_Assignment_:
The copy has to match the data exactly and leave out every picture.

_Dataset extract_:

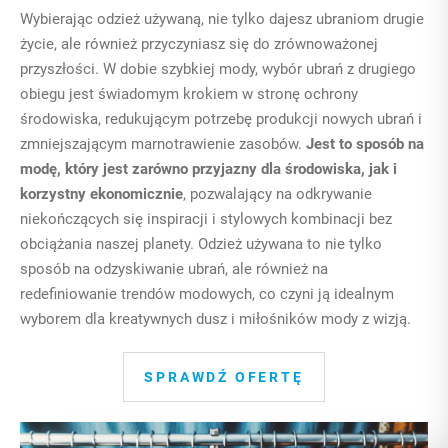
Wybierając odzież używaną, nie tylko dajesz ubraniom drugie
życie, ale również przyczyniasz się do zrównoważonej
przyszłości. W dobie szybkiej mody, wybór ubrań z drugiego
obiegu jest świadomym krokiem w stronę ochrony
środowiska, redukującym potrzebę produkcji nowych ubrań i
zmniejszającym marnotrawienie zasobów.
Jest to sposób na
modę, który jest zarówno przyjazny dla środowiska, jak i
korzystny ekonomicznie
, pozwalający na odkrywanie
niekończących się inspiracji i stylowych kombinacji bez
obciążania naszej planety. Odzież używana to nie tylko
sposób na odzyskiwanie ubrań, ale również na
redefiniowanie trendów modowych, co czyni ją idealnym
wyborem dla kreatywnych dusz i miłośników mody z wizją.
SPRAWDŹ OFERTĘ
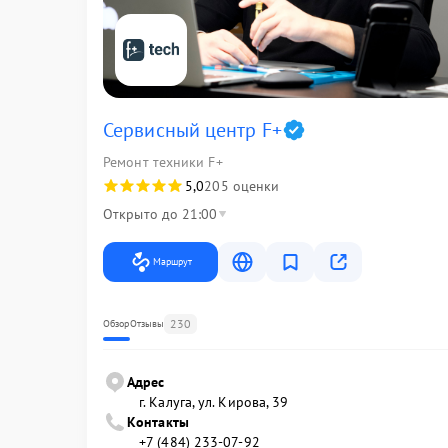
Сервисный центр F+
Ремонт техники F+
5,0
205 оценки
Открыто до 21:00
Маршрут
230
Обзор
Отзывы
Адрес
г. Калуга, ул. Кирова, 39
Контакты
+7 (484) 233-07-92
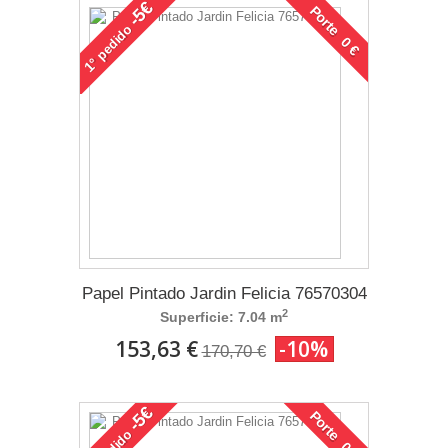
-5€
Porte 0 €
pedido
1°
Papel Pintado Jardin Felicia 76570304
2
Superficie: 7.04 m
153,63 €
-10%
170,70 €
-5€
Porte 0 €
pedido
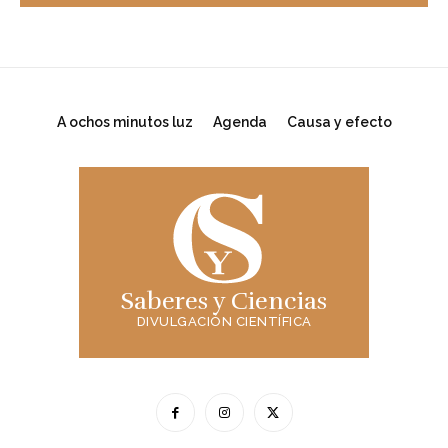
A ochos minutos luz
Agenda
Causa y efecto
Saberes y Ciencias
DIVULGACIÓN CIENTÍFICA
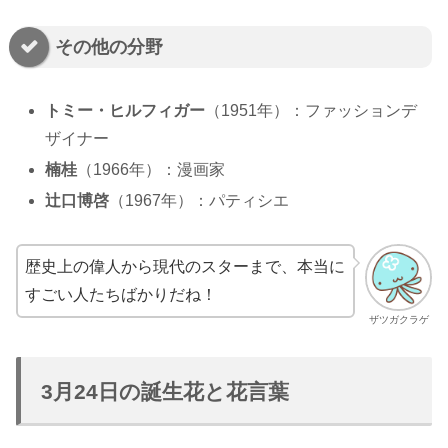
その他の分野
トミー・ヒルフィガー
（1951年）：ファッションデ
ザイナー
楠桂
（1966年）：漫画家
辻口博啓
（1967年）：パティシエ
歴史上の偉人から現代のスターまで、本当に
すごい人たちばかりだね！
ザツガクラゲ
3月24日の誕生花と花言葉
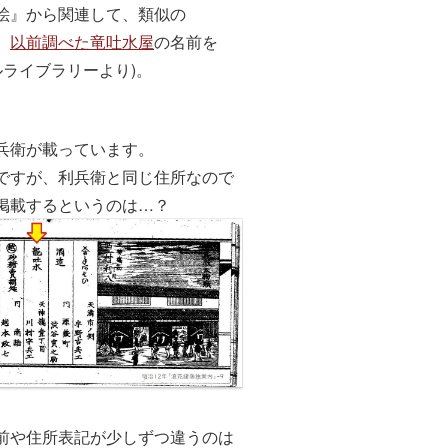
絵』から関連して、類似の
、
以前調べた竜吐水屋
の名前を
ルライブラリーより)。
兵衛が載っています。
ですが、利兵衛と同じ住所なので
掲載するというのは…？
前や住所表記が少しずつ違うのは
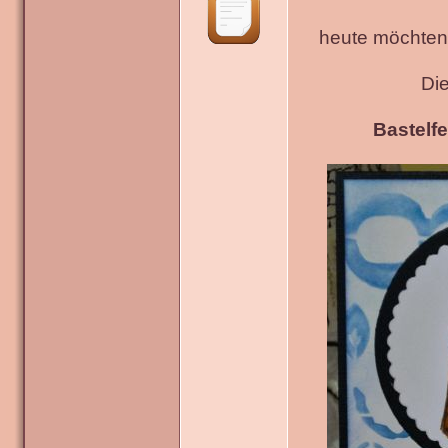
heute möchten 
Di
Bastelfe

_Response area_:
Wybierając odzież używaną, nie tylko dajesz ubraniom drugie
życie, ale również przyczyniasz się do zrównoważonej
przyszłości. W dobie szybkiej mody, wybór ubrań z drugiego
obiegu jest świadomym krokiem w stronę ochrony
środowiska, redukującym potrzebę produkcji nowych ubrań i
zmniejszającym marnotrawienie zasobów.
Jest to sposób na
modę, który jest zarówno przyjazny dla środowiska, jak i
korzystny ekonomicznie
, pozwalający na odkrywanie
niekończących się inspiracji i stylowych kombinacji bez
obciążania naszej planety. Odzież używana to nie tylko
sposób na odzyskiwanie ubrań, ale również na
redefiniowanie trendów modowych, co czyni ją idealnym
wyborem dla kreatywnych dusz i miłośników mody z wizją.
SPRAWDŹ OFERTĘ
Сервисный центр F+
Ремонт техники F+
5,0
205 оценки
Открыто до 21:00
Маршрут
230
Обзор
Отзывы
Адрес
г. Калуга, ул. Кирова, 39
Контакты
+7 (484) 233-07-92
-5€
Porte 0 €
pedido
1°
Papel Pintado Jardin Felicia 76570304
2
Superficie: 7.04 m
153,63 €
-10%
170,70 €
-5€
Porte 0 €
pedido
A ochos minutos luz
Agenda
Causa y efecto
Saberes y Ciencias
DIVULGACIÓN CIENTÍFICA
その他の分野
トミー・ヒルフィガー
（1951年）：ファッションデ
ザイナー
楠桂
（1966年）：漫画家
辻口博啓
（1967年）：パティシエ
歴史上の偉人から現代のスターまで、本当に
すごい人たちばかりだね！
ザツガクラゲ
3月24日の誕生花と花言葉
絵』から関連して、類似の
、
以前調べた竜吐水屋
の名前を
ルライブラリーより)。
兵衛が載っています。
ですが、利兵衛と同じ住所なので
掲載するというのは…？
前や住所表記が少しずつ違うのは
heute möchten 
Di
Bastelfe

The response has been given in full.